Structural abnormalities in brains of migraine sufferers


Researchers from Harvard Medical School have found structural abnormalities in the brains of migraine sufferers which provide an anatomical basis for some of the visual disturbances experienced by people with the condition.

In PLoS Medicine, Granziera et al report on a study which uses hi-resolution functional magnetic resonance imaging (fMRI) to show that the thickness of two regions of visual cortex, MT+ and V3A, are significantly thicker in migraine sufferers than in healthy people.

The study also revealed anatomical alterations in the superior colliculus (SC) and lateral geniculate nucleus (LGN), two subcortical regions in the visual pathway. MT+ and V3A are involved in motion processing, and the SC and LGN are also involved in various aspects of visual processing.

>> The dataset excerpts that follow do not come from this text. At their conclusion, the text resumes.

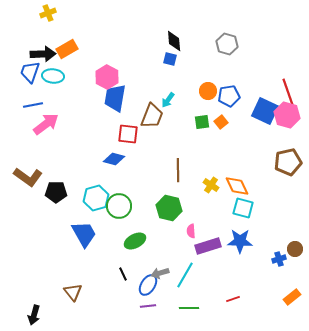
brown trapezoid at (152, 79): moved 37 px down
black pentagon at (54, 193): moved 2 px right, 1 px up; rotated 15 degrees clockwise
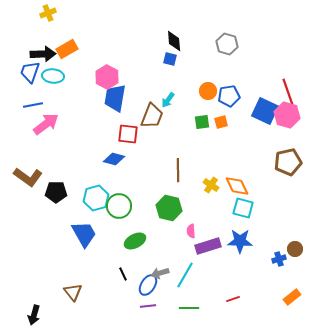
orange square at (221, 122): rotated 24 degrees clockwise
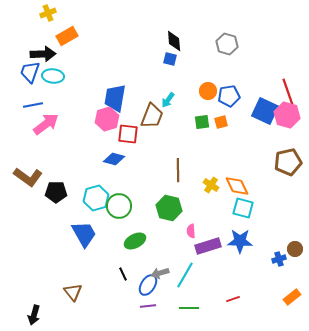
orange rectangle at (67, 49): moved 13 px up
pink hexagon at (107, 77): moved 42 px down; rotated 15 degrees clockwise
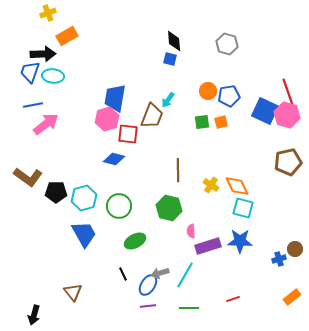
cyan hexagon at (96, 198): moved 12 px left
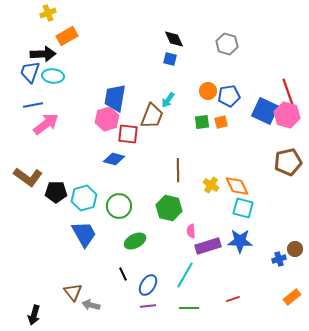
black diamond at (174, 41): moved 2 px up; rotated 20 degrees counterclockwise
gray arrow at (160, 273): moved 69 px left, 32 px down; rotated 30 degrees clockwise
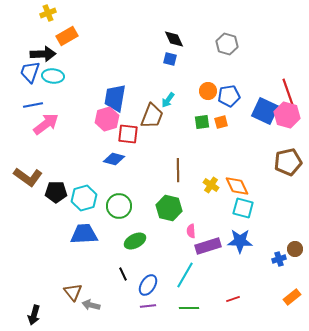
blue trapezoid at (84, 234): rotated 64 degrees counterclockwise
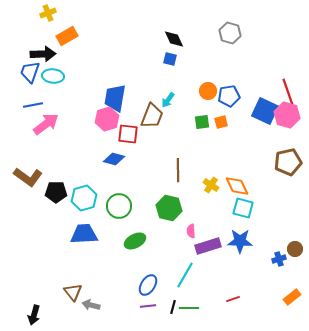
gray hexagon at (227, 44): moved 3 px right, 11 px up
black line at (123, 274): moved 50 px right, 33 px down; rotated 40 degrees clockwise
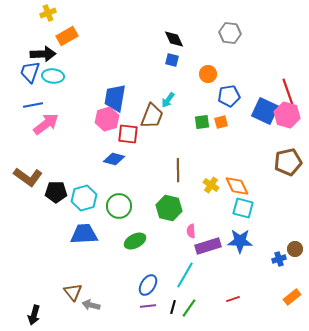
gray hexagon at (230, 33): rotated 10 degrees counterclockwise
blue square at (170, 59): moved 2 px right, 1 px down
orange circle at (208, 91): moved 17 px up
green line at (189, 308): rotated 54 degrees counterclockwise
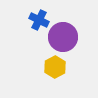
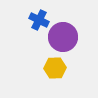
yellow hexagon: moved 1 px down; rotated 25 degrees clockwise
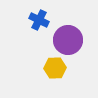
purple circle: moved 5 px right, 3 px down
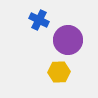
yellow hexagon: moved 4 px right, 4 px down
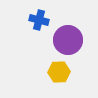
blue cross: rotated 12 degrees counterclockwise
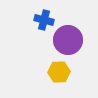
blue cross: moved 5 px right
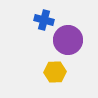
yellow hexagon: moved 4 px left
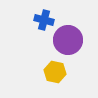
yellow hexagon: rotated 15 degrees clockwise
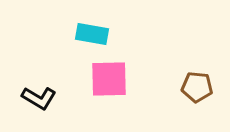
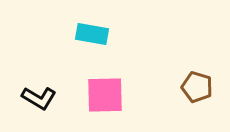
pink square: moved 4 px left, 16 px down
brown pentagon: rotated 12 degrees clockwise
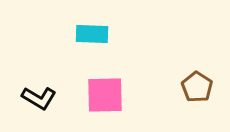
cyan rectangle: rotated 8 degrees counterclockwise
brown pentagon: rotated 16 degrees clockwise
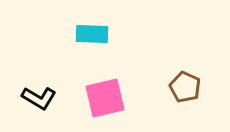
brown pentagon: moved 12 px left; rotated 8 degrees counterclockwise
pink square: moved 3 px down; rotated 12 degrees counterclockwise
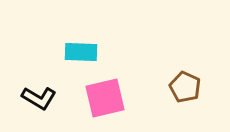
cyan rectangle: moved 11 px left, 18 px down
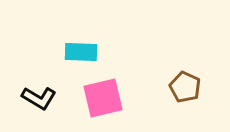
pink square: moved 2 px left
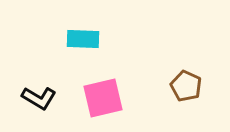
cyan rectangle: moved 2 px right, 13 px up
brown pentagon: moved 1 px right, 1 px up
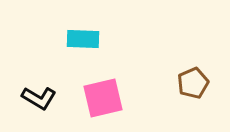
brown pentagon: moved 7 px right, 3 px up; rotated 24 degrees clockwise
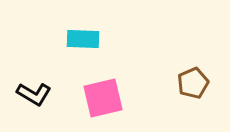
black L-shape: moved 5 px left, 4 px up
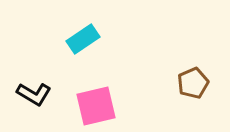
cyan rectangle: rotated 36 degrees counterclockwise
pink square: moved 7 px left, 8 px down
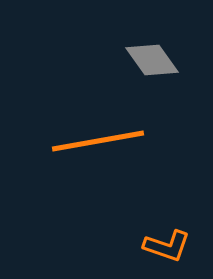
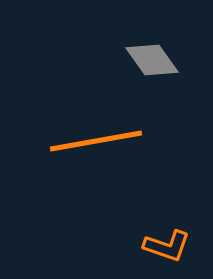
orange line: moved 2 px left
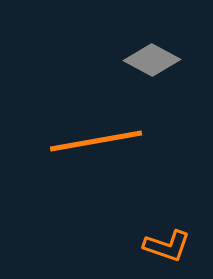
gray diamond: rotated 26 degrees counterclockwise
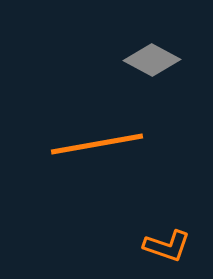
orange line: moved 1 px right, 3 px down
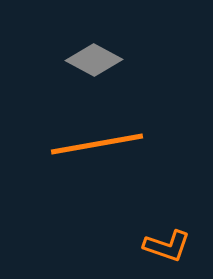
gray diamond: moved 58 px left
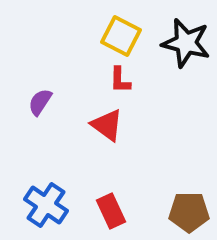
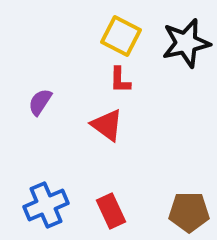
black star: rotated 27 degrees counterclockwise
blue cross: rotated 33 degrees clockwise
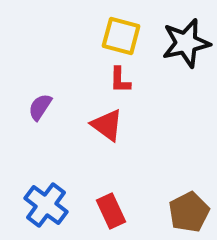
yellow square: rotated 12 degrees counterclockwise
purple semicircle: moved 5 px down
blue cross: rotated 30 degrees counterclockwise
brown pentagon: rotated 27 degrees counterclockwise
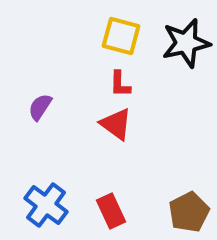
red L-shape: moved 4 px down
red triangle: moved 9 px right, 1 px up
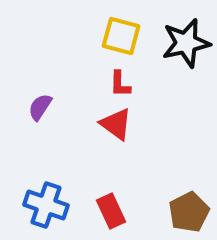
blue cross: rotated 18 degrees counterclockwise
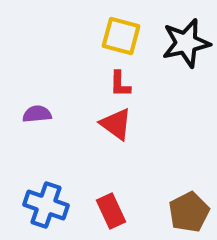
purple semicircle: moved 3 px left, 7 px down; rotated 52 degrees clockwise
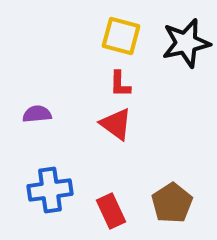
blue cross: moved 4 px right, 15 px up; rotated 27 degrees counterclockwise
brown pentagon: moved 17 px left, 9 px up; rotated 6 degrees counterclockwise
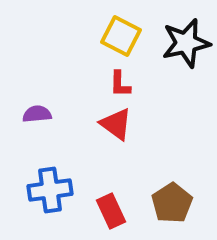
yellow square: rotated 12 degrees clockwise
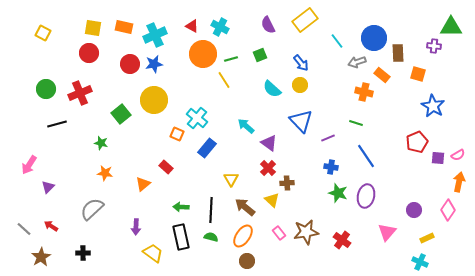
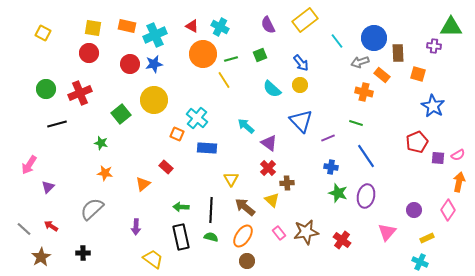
orange rectangle at (124, 27): moved 3 px right, 1 px up
gray arrow at (357, 62): moved 3 px right
blue rectangle at (207, 148): rotated 54 degrees clockwise
yellow trapezoid at (153, 253): moved 6 px down
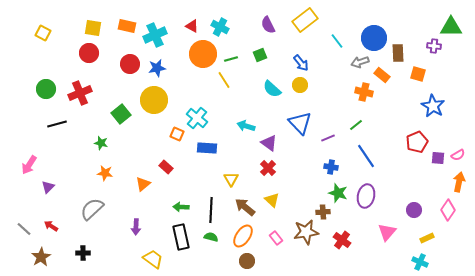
blue star at (154, 64): moved 3 px right, 4 px down
blue triangle at (301, 121): moved 1 px left, 2 px down
green line at (356, 123): moved 2 px down; rotated 56 degrees counterclockwise
cyan arrow at (246, 126): rotated 24 degrees counterclockwise
brown cross at (287, 183): moved 36 px right, 29 px down
pink rectangle at (279, 233): moved 3 px left, 5 px down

Migraine is a widespread disorder, affecting an estimated 6-8% of men and 15-25% of women, but its causes are a mystery. A migraine is an intense and disabling headache, which is experienced periodically and is often accompanied by nausea and hypersensitivity to light and sound. It has been suggested that behavioural, environmental, dietary or hormonal triggers can lead to the development of a migraine. Between 20-30% of migraine sufferers also experience aura, or visual disturbances such as the perception of flashing lights or zig-zags. These phenomena normally appear gradually over 5-20 minutes, and precede a migraine.

The theory that migraines are caused by abnormalities in cerebral blood flow has now been discredited, and current thinking has it that cortical spreading depression (CSD) is responsible for the condition. In CSD, a slow, self-propagating wave of depolarization inhibits activity first in the source cortical area then in adjacent ones. In theory, this results in the release of inflammatory mediators which irritate the roots of the cranial nerves (particularly the trigeminal nerve).

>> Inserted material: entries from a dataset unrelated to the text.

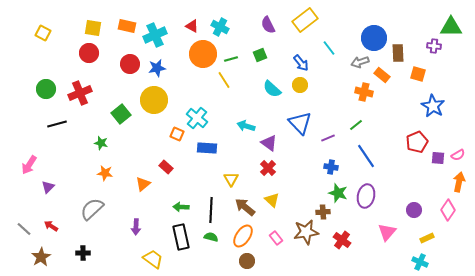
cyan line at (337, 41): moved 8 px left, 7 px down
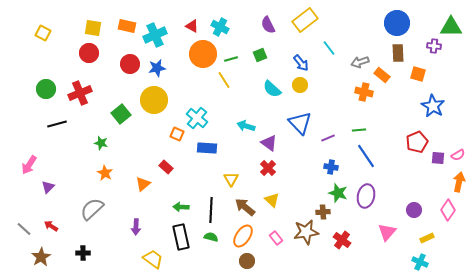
blue circle at (374, 38): moved 23 px right, 15 px up
green line at (356, 125): moved 3 px right, 5 px down; rotated 32 degrees clockwise
orange star at (105, 173): rotated 21 degrees clockwise
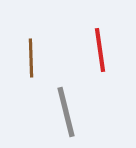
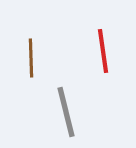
red line: moved 3 px right, 1 px down
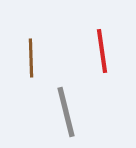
red line: moved 1 px left
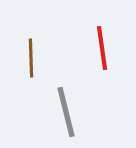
red line: moved 3 px up
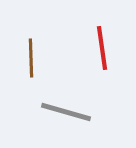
gray line: rotated 60 degrees counterclockwise
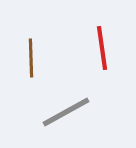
gray line: rotated 45 degrees counterclockwise
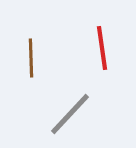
gray line: moved 4 px right, 2 px down; rotated 18 degrees counterclockwise
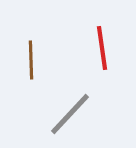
brown line: moved 2 px down
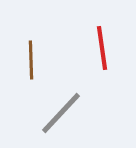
gray line: moved 9 px left, 1 px up
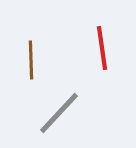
gray line: moved 2 px left
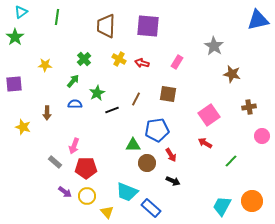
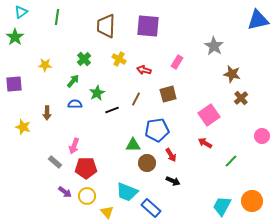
red arrow at (142, 63): moved 2 px right, 7 px down
brown square at (168, 94): rotated 24 degrees counterclockwise
brown cross at (249, 107): moved 8 px left, 9 px up; rotated 32 degrees counterclockwise
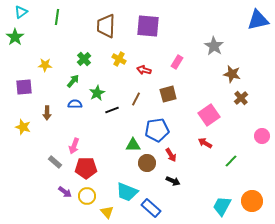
purple square at (14, 84): moved 10 px right, 3 px down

The anatomical differences found by Granziera and her colleagues were observed in patients who suffer from migraines with aura and in those who suffer from migraine without aura, providing some evidence for a common pathophysiology for both types. The findings contradict the assumption that migraine is caused by abnormal brain function without underlying changes in structure; give weight to previous suggestions that the V3A region is a source of CSD in migraine; and may also provide clinicians with a non-invasive marker for migraine.